The original Latin word "hybrida" means the "offspring of a tame sow and wild boar, child of a freeman and slave," according to its centuries-old definition. But the fourth annual Hybrid Art Exhibition, now showing at Moscow's Manezh, finds itself with "hybrid" in the title primarily because it is Lexus' show.
Excusing the front-and-center plug therein for the luxury car manufacturer, the show stands out as a fine experience that is a hybrid of, on one hand, typically esoteric modern art posturings, and on the other, altogether fabulous technology showpieces.
You know you're in the presence of good technology when it intimidates you.
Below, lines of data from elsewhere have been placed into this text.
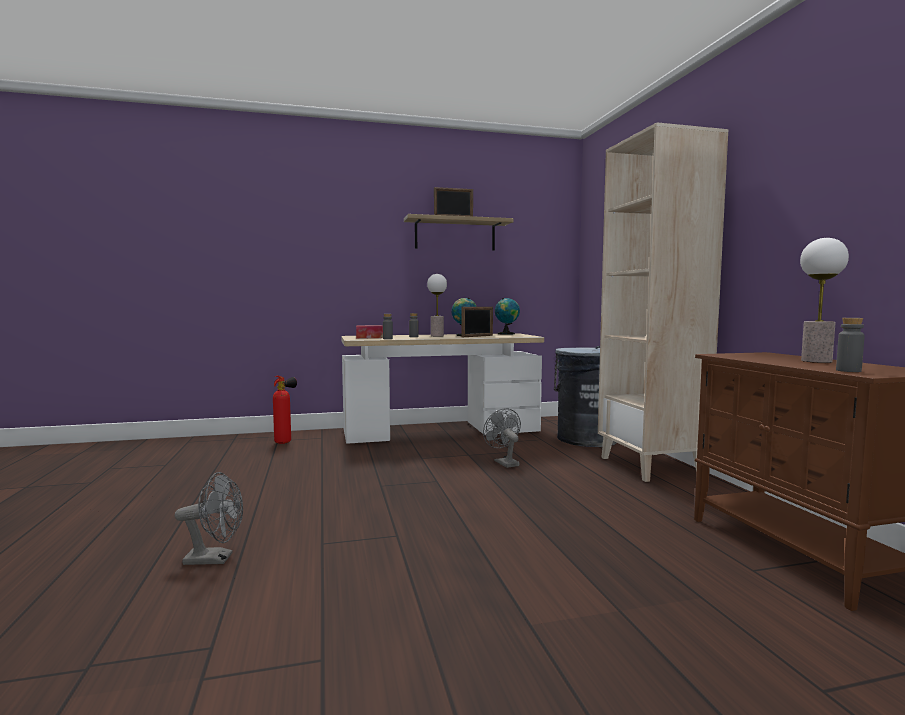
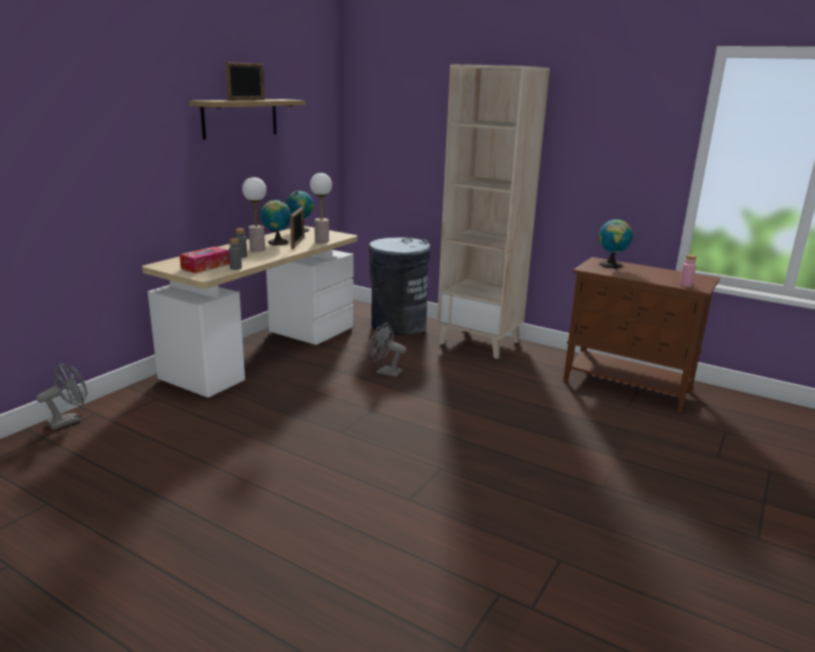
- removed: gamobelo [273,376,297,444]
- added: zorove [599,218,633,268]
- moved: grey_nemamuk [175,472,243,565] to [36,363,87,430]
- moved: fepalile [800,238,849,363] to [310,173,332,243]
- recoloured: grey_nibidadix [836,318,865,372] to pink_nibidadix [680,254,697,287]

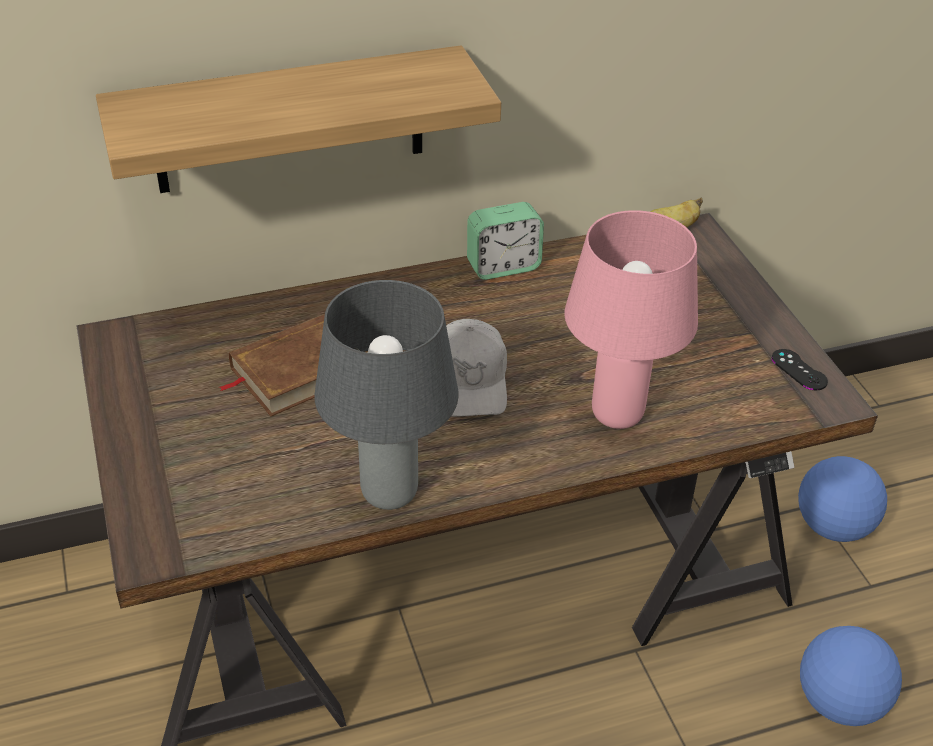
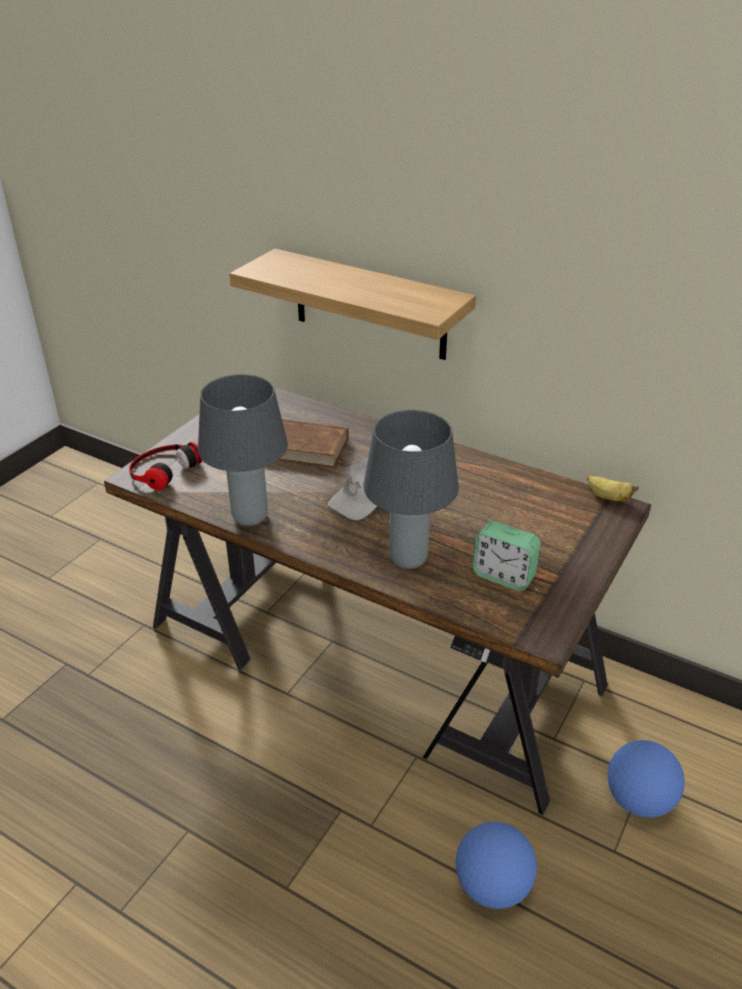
- removed: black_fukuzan [772,349,828,390]
- added: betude [129,442,203,490]
- moved: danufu [467,202,544,280] to [473,521,541,591]
- recoloured: pink_fepalile [564,210,698,429] to grey_fepalile [363,410,459,569]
Such is the case with Julius Von Bismark's "Mirror Perpendicular to the Bisectrix Between Two Pairs of Eyes." It is a dance-floor-sized circlet of twelve AI-wired vanity mirrors on poles.
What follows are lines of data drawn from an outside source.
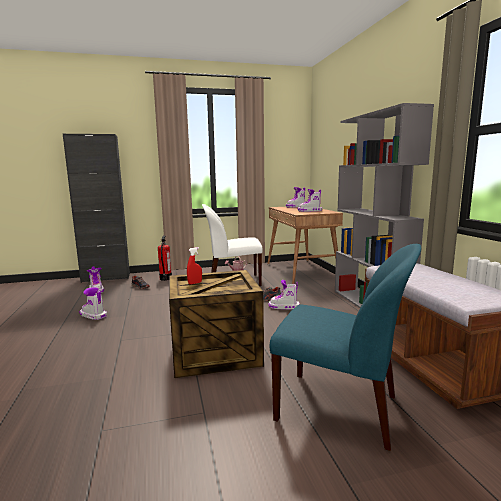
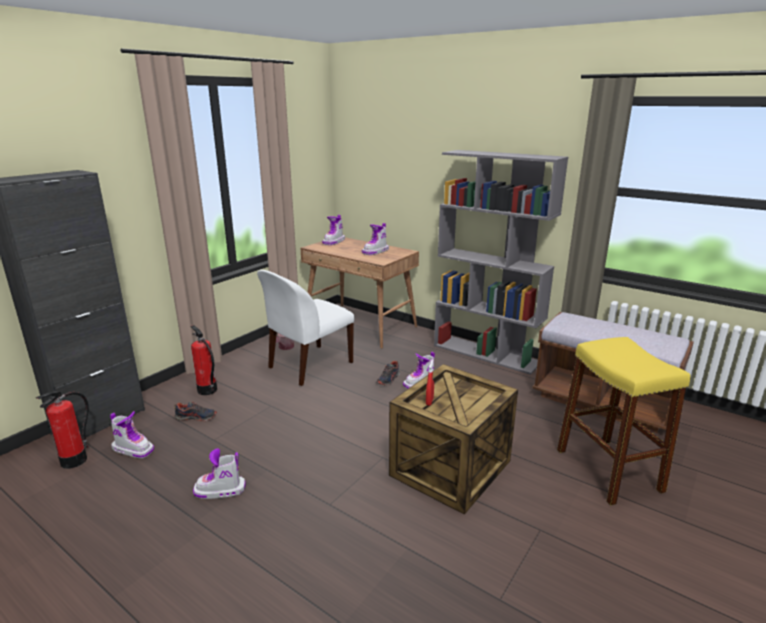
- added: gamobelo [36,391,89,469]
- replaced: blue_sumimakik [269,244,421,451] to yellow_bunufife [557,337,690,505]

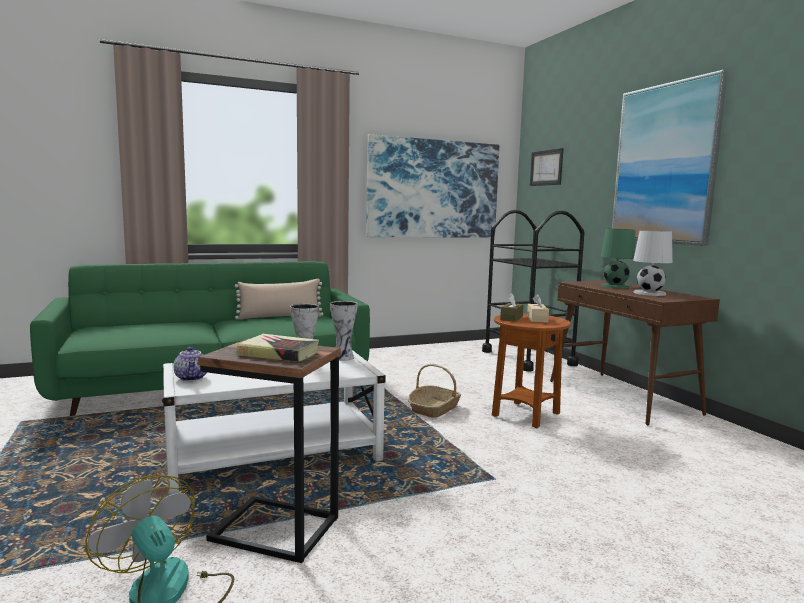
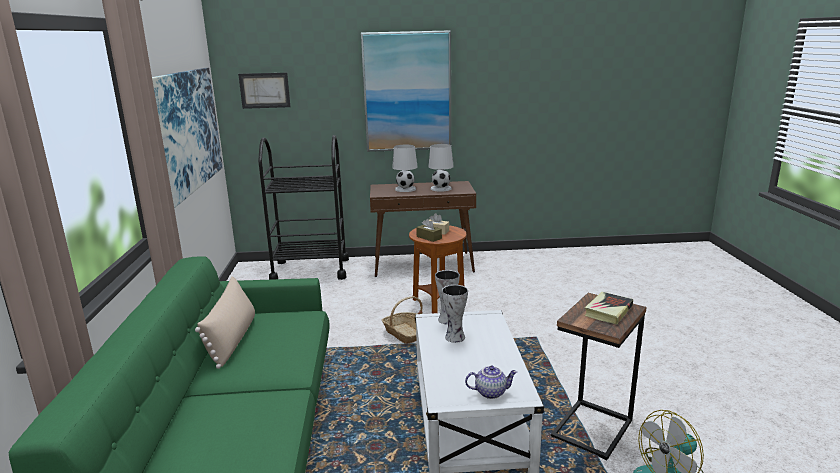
- recoloured: green_fepalile [601,229,636,289] to white_fepalile [392,145,418,192]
When you walk up to one of the mirror discs, it moves using facial-recognition technology to avert itself from your eyes and simultaneously seeks out another pair of eyes in the room. It holds this angle, and you find yourself locking eyes with another visitor. It is impossible to see your own reflection, only the reflection of the person in whose gaze you became trapped. Very enjoyable, especially if you can deploy a good wink.
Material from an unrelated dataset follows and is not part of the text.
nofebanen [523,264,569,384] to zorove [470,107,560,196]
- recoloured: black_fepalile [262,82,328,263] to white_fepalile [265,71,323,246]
"Materialization — Materialization" is just a sunken water feature, the size of a hot tub, in which multi-colored humanoid images fade in and out of projection underwater. Bypass this unless you've just watched the Lexus / Weinstein Company short film "Pupil," which screens at the exhibition, because there's a great synergy here.
"Pupil" screens along with some other great shorts on loop at the pop-up cinema by the entrance. There's so much standing and slow-shuffling at exhibitions that your legs invariably fatigue, and all benefit from a sit-down element. The quality of what plays here is terrific, in particular the istochnik (fountain)-themed "A Better Tomorrow."
"Crystal" is an arrangement of about a hundred matchbox-sized crystal-encrusted LED candles laid out on the ground. The contrivance here that if you stand near them, they light up. Pick them up, and they lose their charge. In the dimmed-lighting of the hall, they are charming, with a slight religious bent, given that placing them down on the mat is akin to lighting a church candle.
One visitor picked up and arranged a few of them into a heart shape, spelling out two sets of initials on either side of the heart. I can only assume the initials included were those of his female companion who, behind him, tempered embarrassment with delight.
In 1962, Khrushchev walked along this same Manezh hall floor space and derided nonconformist art as degenerate art, working himself into a fury and threatening the deportation of modern artists present in the room who didn't pursue a straightforward appeal to workers and peasants. "The Color of Shadow" is anything but straightforward and would induce similar distaste. The viewer stands in front of a wall of color, and, as if stepping into Bond film opening credits, their on-screen silhouette melts and changes shade in psychedelic freshness using the motion-sensitive projection content.
The other of two interactive silhouette showpieces is Philip Worthington's installation "Shadow Monsters," which is a hit with kids. Standing in front of a screen, your shadow grows horns, fins, antennae, and if you do "that hand-silhouette bunny thing," jaws and beady eyes pop up. The show is certainly child-friendly. And car-nut-friendly — although arguably the two tread similar ground — as there's an array of Lexi on display by the entrance (your humble correspondent prefers the Latin scholarly allusions of "Lexi," spurning the lisp-inducing linguistic monster that is "Lexusses").
The safest way to legitimize contemporary art is to technologize it. As with many modern exhibitions, there comes a point at which to get your smartphones out and play a sort of air-hockey via "Octocloud." "Octocloud" is a spiky 3D table that is visually quite impressive, but the value here is that you connect to the hall WiFi and move your player around the table by finger-flicks on your own dear smartphone.
On the whole, the exhibition should be attended with a view to play around, mildly, and have fun engaging with the pieces. The exhibition is not the place for slow nodding and chin stroking, going around saying X is a metaphor for Y, etc. This exhibition is a spot of fun. It's also a spot of exercise by virtue of the necessity to trek between the pieces.
The Manezh is a catastrophically big a venue for this show. With nine focal features to view, the Manezh is designed with enough square footage to house a small army, technically, to house a regiment. There is simply too much empty space between the installations, and the dim lighting necessary to make them work simply doesn't work for the walks between them.
Having said that, if the worst thing about an exhibition is the space between the things exhibited, then it's hardly a deal-breaker.